Extracted page text data
>>>>>
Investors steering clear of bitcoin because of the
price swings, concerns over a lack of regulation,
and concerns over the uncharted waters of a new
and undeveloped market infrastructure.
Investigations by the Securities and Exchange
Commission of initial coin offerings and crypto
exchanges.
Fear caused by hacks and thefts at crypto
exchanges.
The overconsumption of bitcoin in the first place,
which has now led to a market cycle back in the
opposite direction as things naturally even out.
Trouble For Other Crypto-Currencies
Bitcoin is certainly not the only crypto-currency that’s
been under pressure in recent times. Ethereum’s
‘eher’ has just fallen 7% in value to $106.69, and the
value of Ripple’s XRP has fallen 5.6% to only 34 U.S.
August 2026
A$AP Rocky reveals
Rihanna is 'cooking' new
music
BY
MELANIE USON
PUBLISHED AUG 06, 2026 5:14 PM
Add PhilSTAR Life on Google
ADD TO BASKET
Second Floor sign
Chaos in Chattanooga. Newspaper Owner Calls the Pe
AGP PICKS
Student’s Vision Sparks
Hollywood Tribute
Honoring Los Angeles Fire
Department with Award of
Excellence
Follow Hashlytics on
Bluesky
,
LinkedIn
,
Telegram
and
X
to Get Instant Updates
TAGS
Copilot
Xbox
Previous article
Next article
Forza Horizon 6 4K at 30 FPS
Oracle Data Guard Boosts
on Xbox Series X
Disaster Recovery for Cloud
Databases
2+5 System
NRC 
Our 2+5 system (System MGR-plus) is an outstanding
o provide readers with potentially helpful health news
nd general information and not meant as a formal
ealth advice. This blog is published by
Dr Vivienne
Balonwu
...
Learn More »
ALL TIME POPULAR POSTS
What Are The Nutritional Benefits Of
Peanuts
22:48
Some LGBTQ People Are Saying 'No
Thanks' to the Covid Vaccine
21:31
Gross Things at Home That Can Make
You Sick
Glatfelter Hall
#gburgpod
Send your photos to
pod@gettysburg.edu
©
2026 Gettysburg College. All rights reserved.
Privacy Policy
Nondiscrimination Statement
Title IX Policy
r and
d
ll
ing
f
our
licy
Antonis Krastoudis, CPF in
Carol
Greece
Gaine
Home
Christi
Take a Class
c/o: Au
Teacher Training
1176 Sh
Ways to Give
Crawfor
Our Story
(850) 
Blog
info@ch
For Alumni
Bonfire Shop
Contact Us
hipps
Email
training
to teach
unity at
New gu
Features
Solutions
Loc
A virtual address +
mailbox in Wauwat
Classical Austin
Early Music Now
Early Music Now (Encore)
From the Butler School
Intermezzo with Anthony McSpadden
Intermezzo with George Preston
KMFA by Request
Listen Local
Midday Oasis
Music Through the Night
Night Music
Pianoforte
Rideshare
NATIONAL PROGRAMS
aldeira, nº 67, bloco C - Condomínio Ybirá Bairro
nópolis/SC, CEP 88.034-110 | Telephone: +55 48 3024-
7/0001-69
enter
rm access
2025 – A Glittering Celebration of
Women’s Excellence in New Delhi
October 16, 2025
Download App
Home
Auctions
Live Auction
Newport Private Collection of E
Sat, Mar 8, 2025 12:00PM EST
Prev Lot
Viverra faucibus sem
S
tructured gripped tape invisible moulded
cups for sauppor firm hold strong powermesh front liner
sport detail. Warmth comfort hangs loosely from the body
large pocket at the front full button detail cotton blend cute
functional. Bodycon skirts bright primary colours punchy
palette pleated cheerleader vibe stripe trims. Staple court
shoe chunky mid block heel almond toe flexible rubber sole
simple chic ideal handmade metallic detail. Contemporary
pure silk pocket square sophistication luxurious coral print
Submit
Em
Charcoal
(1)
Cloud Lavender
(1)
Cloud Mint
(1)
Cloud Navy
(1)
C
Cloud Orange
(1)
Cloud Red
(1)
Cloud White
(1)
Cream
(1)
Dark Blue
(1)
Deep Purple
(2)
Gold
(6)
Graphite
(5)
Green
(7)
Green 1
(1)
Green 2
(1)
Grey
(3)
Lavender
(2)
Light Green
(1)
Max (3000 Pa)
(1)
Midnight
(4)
<<<<<
Problem statement:
Which of the lines above include the string "pocket"? Pick them out and copy them.

Response box:
large pocket at the front full button detail cotton blend cute
pure silk pocket square sophistication luxurious coral print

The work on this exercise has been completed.